Wright concedes that the “vast majority of work that the Consumer Protection Bureau performs simply does not require significant economic analysis because they involve business practices that create substantial risk of consumer harm but little or nothing in the way of consumer benefits.” Yet he notes that the Internet has made the need for cost-benefit analysis far more acute, at least where conduct is ambiguous as its effects on consumers, as in Apple, to avoid “squelching innovation and depriving consumers of these benefits.”

The Wrightian Reform Agenda for UDAP Enforcement

Wright left all the building blocks his successor will need to bring “Wrightian” reform to how the Bureau of Consumer Protection works:

  1. Wright’s successor should work to require economic analysis for consent decrees, as Wright proposed in his last major address as a Commissioner. BE might not to issue a statement at all in run-of-the-mill deception cases, but it should certainly have to say something about unfairness cases.
  2. The FTC needs to systematically assess its enforcement process to understand the incentives causing companies to settle UDAP cases nearly every time — resulting in what Chairman Ramirez and Commissioner Brill frequently call the FTC’s “common law of consent decrees.”
  3. As Wright says in his Nomi dissent “While the Act does not set forth a separate standard for accepting a consent decree, I believe that threshold should be at least as high as for bringing the initial complaint.” This point should be uncontroversial, yet the Commission has never addressed it.

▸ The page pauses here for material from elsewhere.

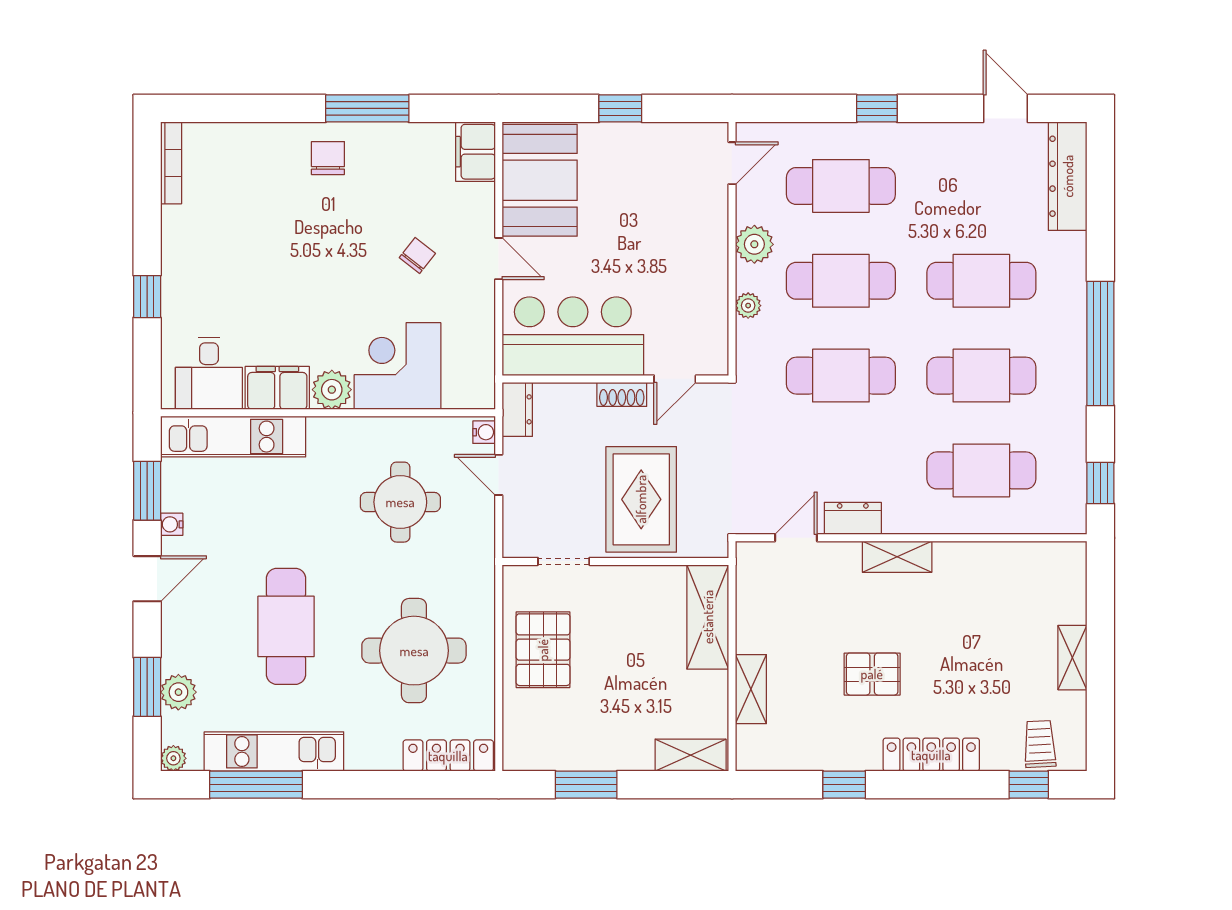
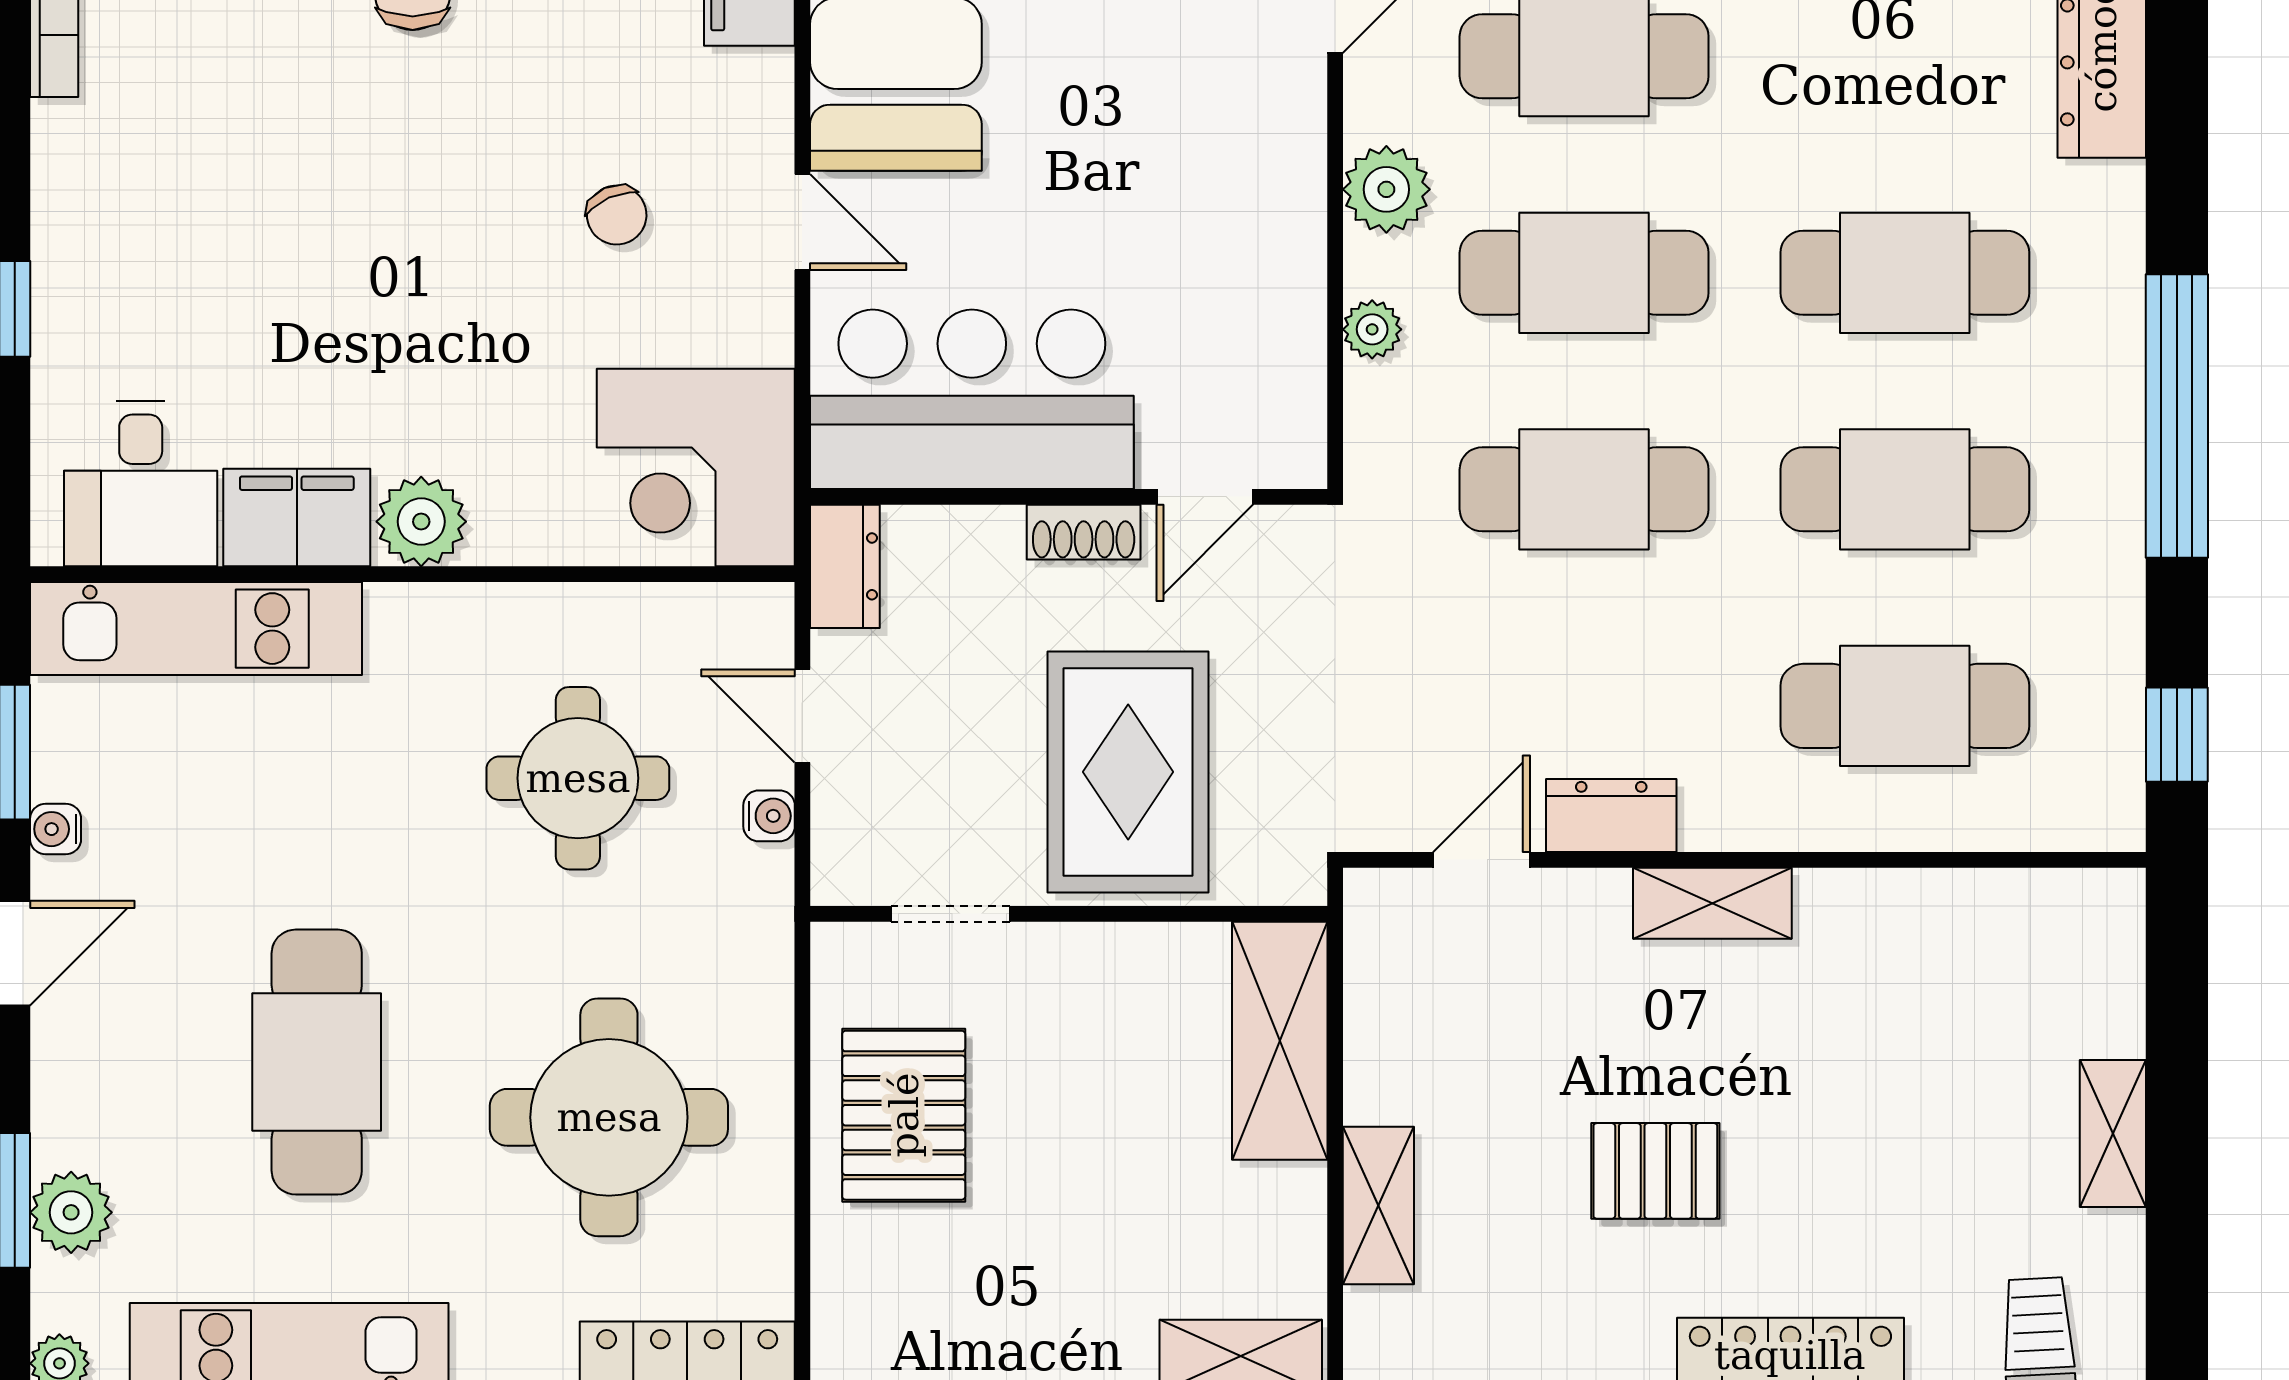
chair: (417, 255) -> (617, 215), turned 118
corner desk: (397, 366) -> (696, 467), moved, turned -90
water cooler: (484, 432) -> (769, 816), moved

Wright’s successor (and the FTC) should, at a minimum, propose a standard for settling cases.
  4. Just as Josh succeeded in getting the FTC to issue a UMC policy statement, his successor should re-assess the FTC’s two UDAP policy statements. Wright’s successor needs to make the case for finally codifying the DPS — and ensuring that the FTC stops bypassing materiality, as in Nomi.
  5. The Commission should develop a rigorous methodology for each of the required elements of unfairness and deception to justify bringing cases (or making report recommendations). This will be a great deal harder than merely attacking the lack of such methodology in dissents.
  6. The FTC has, in recent years, increasingly used reports to make de facto policy — by inventing what Wright calls, in his Chamber speech, “slogans and catchphrases” like “privacy by design,” and then using them as boilerplate requirements for consent decrees; by pressuring companies into adopting the FTC’s best practices; by calling for legislation; and so on. At a minimum, these reports must be grounded in careful economic analysis.
  7. The Commission should apply far greater rigor in setting standards for substantiating claims about health benefits. In two dissents, Genelink et al and HCG Platinum, Wright demolished arguments for a clear, bright line requiring two randomized clinical trials, and made the case for “a more flexible substantiation requirement” instead.

Conclusion: Big Shoes to Fill

It’s a testament to Wright’s analytical clarity that he managed to say so much about consumer protection in so few words. That his UDAP work has received so little attention, relative to his competition work, says just as much about the far greater need for someone to do for consumer protection what Wright did for competition enforcement and policy at the FTC.

Wright’s successor, if she’s going to finish what Wright started, will need something approaching Wright’s sheer intellect, his deep internalization of the error-costs approach, and his knack for brokering bipartisan compromise around major issues — plus the kind of passion for UDAP matters Wright had for competition matters. And, of course, that person needs to be able to continue his legacy on competition matters…

Compared to the difficulty of finding that person, actually implementing these reforms may be the easy part.